Todos los grandes pensadores liberales, desde John Stuart Mil hasta Karl Popper, pasando por Adam Smith, Ludwig von Mises, Friedrich Hayek, Isaiah Berlin y Milton Friedman, señalaron que la libertad económica y política sólo cumplía a cabalidad su función civilizadora, creadora de riqueza y de empleo y defensora del individuo soberano, de la vigencia de la ley y el respeto a los derechos humanos, cuando la vida espiritual de la sociedad era intensa y mantenía viva e inspiraba una jerarquía de valores respetada y acatada por el cuerpo social. Éste era el mejor modo, según el os, de que la cesura entre precio y valor desapareciera o al menos se atenuara. El gran fracaso, y las crisis que experimenta sin tregua el sistema capitalista —la corrupción, el tráfico de influencias, las operaciones mercantilistas para enriquecerse transgrediendo la ley, la codicia frenética que explica los grandes fraudes de entidades bancarias y financieras, etcétera— no se deben a fallas constitutivas a sus instituciones, sino al desplome de ese soporte moral y espiritual encarnado en la vida religiosa que hace las veces de brida y correctivo permanente que mantiene al capitalismo dentro de ciertas normas de honestidad, respeto hacia el prójimo y hacia la ley. Cuando esta estructura, invisible pero influyente, de carácter ético, se desploma y desvanece para grandes sectores sociales, sobre todo aquellos que tienen mayor injerencia y responsabilidad en la vida económica, cunde la anarquía y comienzan a infectar la economía de las sociedades libres aquellos elementos perturbadores que provocan una creciente desconfianza en un sistema que parece funcionar sólo en beneficio de los más poderosos (o los más bribones) y en perjuicio de los ciudadanos comunes y corrientes, carentes de fortuna y privilegios. La religión, que, en el pasado, dio al capitalismo una consistencia grande en las conciencias, como lo vio Max Weber en su ensayo sobre la religión protestante y el desarrollo del capitalismo, al banalizarse hasta desaparecer en muchas capas de la sociedad moderna —en las elites precisamente—, ha contribuido a provocar esa «crisis del capitalismo» de la que se habla cada vez más, al mismo tiempo que, con la desaparición de la URSS y la conversión de China en un país capitalista autoritario, el socialismo pareció, para todos los efectos prácticos, haber llegado al final de su historia.

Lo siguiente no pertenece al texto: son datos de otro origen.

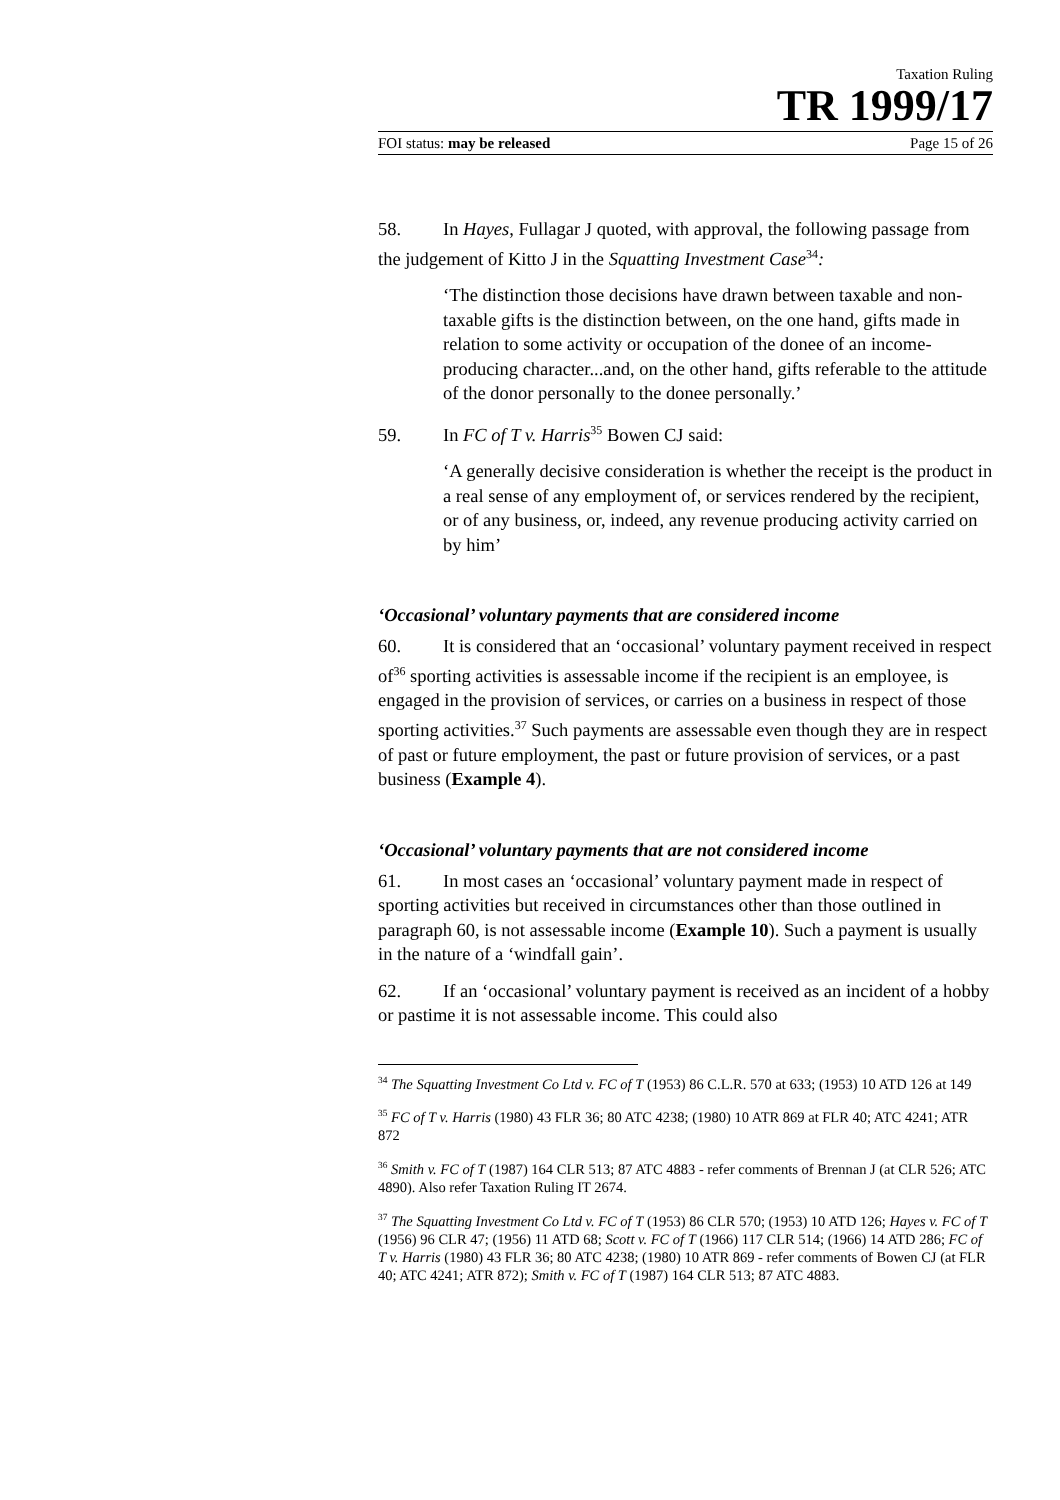Taxation Ruling
TR 1999/17
FOI status: may be released Page 15 of 26
58. In Hayes, Fullagar J quoted, with approval, the following passage from the judgement of Kitto J in the Squatting Investment Case<sup>34</sup>:
‘The distinction those decisions have drawn between taxable and non-taxable gifts is the distinction between, on the one hand, gifts made in relation to some activity or occupation of the donee of an income-producing character...and, on the other hand, gifts referable to the attitude of the donor personally to the donee personally.’
59. In FC of T v. Harris<sup>35</sup> Bowen CJ said:
‘A generally decisive consideration is whether the receipt is the product in a real sense of any employment of, or services rendered by the recipient, or of any business, or, indeed, any revenue producing activity carried on by him’
‘Occasional’ voluntary payments that are considered income
60. It is considered that an ‘occasional’ voluntary payment received in respect of<sup>36</sup> sporting activities is assessable income if the recipient is an employee, is engaged in the provision of services, or carries on a business in respect of those sporting activities.<sup>37</sup> Such payments are assessable even though they are in respect of past or future employment, the past or future provision of services, or a past business (Example 4).
‘Occasional’ voluntary payments that are not considered income
61. In most cases an ‘occasional’ voluntary payment made in respect of sporting activities but received in circumstances other than those outlined in paragraph 60, is not assessable income (Example 10). Such a payment is usually in the nature of a ‘windfall gain’.
62. If an ‘occasional’ voluntary payment is received as an incident of a hobby or pastime it is not assessable income. This could also
<sup>34</sup> The Squatting Investment Co Ltd v. FC of T (1953) 86 C.L.R. 570 at 633; (1953) 10 ATD 126 at 149
<sup>35</sup> FC of T v. Harris (1980) 43 FLR 36; 80 ATC 4238; (1980) 10 ATR 869 at FLR 40; ATC 4241; ATR 872
<sup>36</sup> Smith v. FC of T (1987) 164 CLR 513; 87 ATC 4883 - refer comments of Brennan J (at CLR 526; ATC 4890). Also refer Taxation Ruling IT 2674.
<sup>37</sup> The Squatting Investment Co Ltd v. FC of T (1953) 86 CLR 570; (1953) 10 ATD 126; Hayes v. FC of T (1956) 96 CLR 47; (1956) 11 ATD 68; Scott v. FC of T (1966) 117 CLR 514; (1966) 14 ATD 286; FC of T v. Harris (1980) 43 FLR 36; 80 ATC 4238; (1980) 10 ATR 869 - refer comments of Bowen CJ (at FLR 40; ATC 4241; ATR 872); Smith v. FC of T (1987) 164 CLR 513; 87 ATC 4883.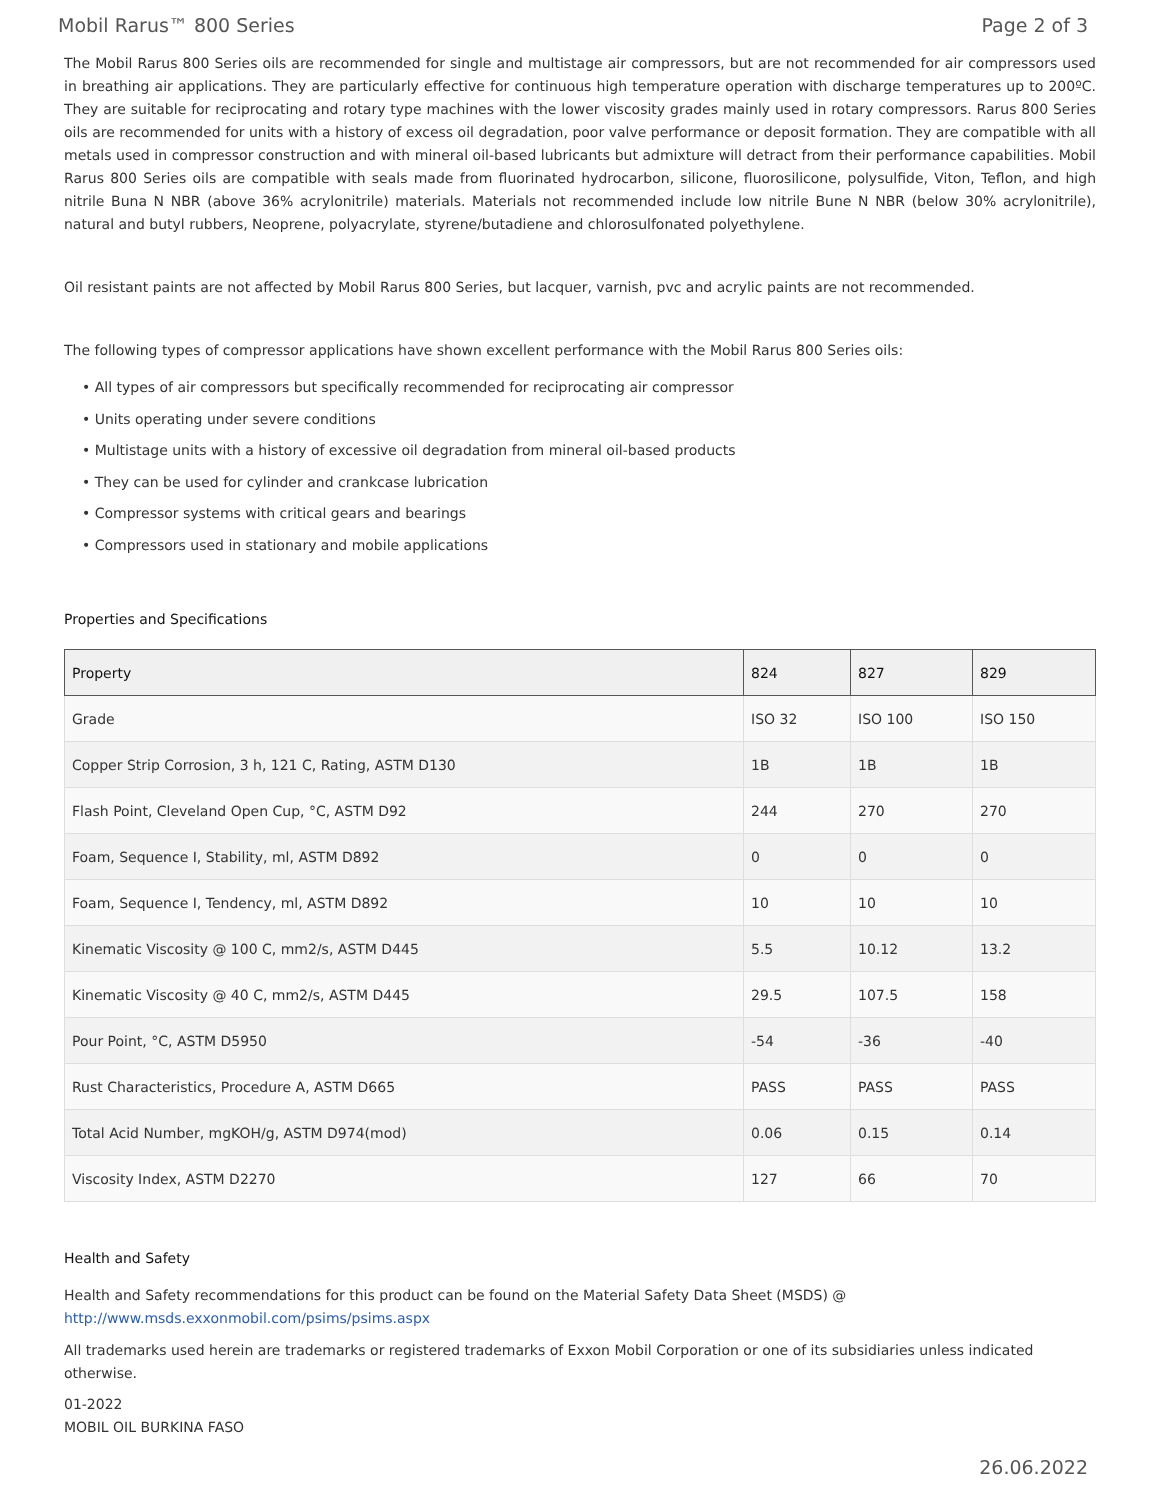Mobil Rarus™ 800 Series Page 2 of 3
The Mobil Rarus 800 Series oils are recommended for single and multistage air compressors, but are not recommended for air compressors used in breathing air applications. They are particularly effective for continuous high temperature operation with discharge temperatures up to 200ºC. They are suitable for reciprocating and rotary type machines with the lower viscosity grades mainly used in rotary compressors. Rarus 800 Series oils are recommended for units with a history of excess oil degradation, poor valve performance or deposit formation. They are compatible with all metals used in compressor construction and with mineral oil-based lubricants but admixture will detract from their performance capabilities. Mobil Rarus 800 Series oils are compatible with seals made from fluorinated hydrocarbon, silicone, fluorosilicone, polysulfide, Viton, Teflon, and high nitrile Buna N NBR (above 36% acrylonitrile) materials. Materials not recommended include low nitrile Bune N NBR (below 30% acrylonitrile), natural and butyl rubbers, Neoprene, polyacrylate, styrene/butadiene and chlorosulfonated polyethylene.
Oil resistant paints are not affected by Mobil Rarus 800 Series, but lacquer, varnish, pvc and acrylic paints are not recommended.
The following types of compressor applications have shown excellent performance with the Mobil Rarus 800 Series oils:
• All types of air compressors but specifically recommended for reciprocating air compressor
• Units operating under severe conditions
• Multistage units with a history of excessive oil degradation from mineral oil-based products
• They can be used for cylinder and crankcase lubrication
• Compressor systems with critical gears and bearings
• Compressors used in stationary and mobile applications
Properties and Specifications
| Property | 824 | 827 | 829 |
| --- | --- | --- | --- |
| Grade | ISO 32 | ISO 100 | ISO 150 |
| Copper Strip Corrosion, 3 h, 121 C, Rating, ASTM D130 | 1B | 1B | 1B |
| Flash Point, Cleveland Open Cup, °C, ASTM D92 | 244 | 270 | 270 |
| Foam, Sequence I, Stability, ml, ASTM D892 | 0 | 0 | 0 |
| Foam, Sequence I, Tendency, ml, ASTM D892 | 10 | 10 | 10 |
| Kinematic Viscosity @ 100 C, mm2/s, ASTM D445 | 5.5 | 10.12 | 13.2 |
| Kinematic Viscosity @ 40 C, mm2/s, ASTM D445 | 29.5 | 107.5 | 158 |
| Pour Point, °C, ASTM D5950 | -54 | -36 | -40 |
| Rust Characteristics, Procedure A, ASTM D665 | PASS | PASS | PASS |
| Total Acid Number, mgKOH/g, ASTM D974(mod) | 0.06 | 0.15 | 0.14 |
| Viscosity Index, ASTM D2270 | 127 | 66 | 70 |
Health and Safety
Health and Safety recommendations for this product can be found on the Material Safety Data Sheet (MSDS) @ http://www.msds.exxonmobil.com/psims/psims.aspx
All trademarks used herein are trademarks or registered trademarks of Exxon Mobil Corporation or one of its subsidiaries unless indicated otherwise.
01-2022
MOBIL OIL BURKINA FASO
26.06.2022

La frivolidad desarma moralmente a una cultura descreída. Socava sus valores e infiltra en su ejercicio prácticas deshonestas y, a veces, abiertamente delictivas, sin que haya para ellas ningún tipo de sanción moral. Y es todavía más grave si quien delinque —por ejemplo, violentando la privacidad de alguna persona famosa para exhibirla en una situación embarazosa— es premiado con el éxito mediático y llega a disfrutar de los quince minutos de fama que pronosticó Andy Warhol para todo el mundo en 1968. Un ejemplo recientísimo de lo que digo es el simpático embaucador italiano Tommaso Debenedetti, que durante años estuvo publicando en diarios de su país «entrevistas» con escritores, políticos, religiosos (incluido el Papa), que, a menudo, eran reproducidas en periódicos extranjeros. Todas eran falsas, inventadas de pies a cabeza. Yo mismo fui uno de sus «entrevistados». Lo descubrió el novelista norteamericano Philip Roth, que no se reconoció en unas declaraciones que le atribuían las agencias de prensa. Comenzó a seguir la pista de la noticia, hasta dar con el falsario. ¿Algo le ha ocurrido a Tommaso Debenedetti por haber engañado a diarios y lectores con las setenta y nueve colaboraciones falsas detectadas hasta ahora? Sanción, ninguna. La revelación del fraude lo ha tornado un héroe mediático, un pícaro audaz e inofensivo cuya imagen y hazaña han dado la vuelta al mundo, como la de un héroe de nuestro tiempo. Y lo cierto es que, aunque resulte triste reconocerlo, lo es. Él se defiende con esta bonita paradoja: «Mentí, pero sólo para poder decir una verdad». ¿Cuál? Que vivimos en un tiempo de fraudes, en el que el delito, si es divertido y entretiene al gran número, se perdona.